Now, this one is quite something. It is all wool hand whip-stitched together. Wool holds color so well that there is no fading in the quilt. It is what we would consider just a top since there is no batting or backing. I've seen this type of quilt with a backing before but never batting. Think how heavy that would be! The edges are raw but the fabric is so tight that it does not even fray.
You can see the stitching and raw edge in the lower right part of the photo above. You can also get a pretty good look at how the pieces look inlaid from the front.
The quilt above is another wool quilt. It is not, however, Amish or Mennonite as you might guess.
I particularly like this one since I've spent three years hand piecing Lemoyne stars like these. Well, not quite since mine are individual stars and these are pieced together in fours sharing a center large square. Maybe I'll try this design on my next group of stars.

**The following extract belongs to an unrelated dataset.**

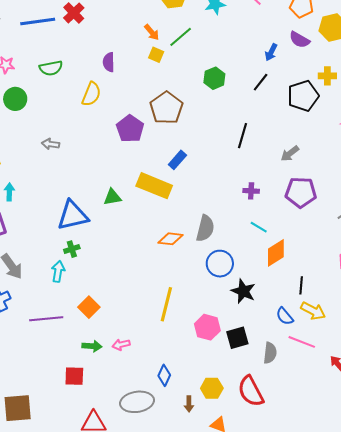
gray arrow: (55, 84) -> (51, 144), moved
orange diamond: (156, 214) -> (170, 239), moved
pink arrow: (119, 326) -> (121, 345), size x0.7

I particularly like the colors in the stars around the edges. Pink, brown, green and blue, yum!
The quilt above and in the next couple of pictures is the first we saw and one of the earliest. It is my opinion that these large star quilts are nothing short of magnificent and these fabrics are also.
In the photos above and below you can see the pillar print used in the border. The broderie perse "basket" is actually the top of the pillar cut off, the blue turned into leaves on each side and the flowers that wrap around the pillar are fussy cut to be the flowers at the center of the motif.
You can definitely see the pillar print better in the photo above. Below is a close up of the fabrics because I do love that soft yellow print, particularly as it contrasts against the Prussian blue.
The feathered star quilt below is a combination of excellent quilting and piecing. Our tutors were not positive but think the green fabrics may have been home dyed and they were fading unevenly in spots. Of course, I love it because, fading or not, it is red and green.
Don't you love this quilting?
This quiltmaker wasn't to be satisfied with one elaborating pieced star so she made many. A style believed to be later than the single large star. All of them fit together perfectly.
The picture below, a detail from the quilt above, was chosen to show you the fabrics a little closer. Pink and green is another favorite of mine and that bright green is a delight. And, the red. Did I mention how much I like Turkey red?
I hope you enjoyed seeing these bits and pieces of some wonderful quilts. The DAR Museum is continuing their quilt study sessions on the second Tuesdays of February, March and April. The events are called Textile Tuesdays and each session is just $20. You can register by emailing email@example.com. If you are planning a visit to Washington, DC you should definitely try to fit one of these sessions into your plans. Also, the DAR will be mounting an exhibit on early Maryland and Virginia quilts this fall so pencil that into your agenda, too. Some of the quilts we are seeing are to be included in that exhibit. The mid-Atlantic boasts some of the earliest U.S. quilts and are examples of some of the finest fabrics.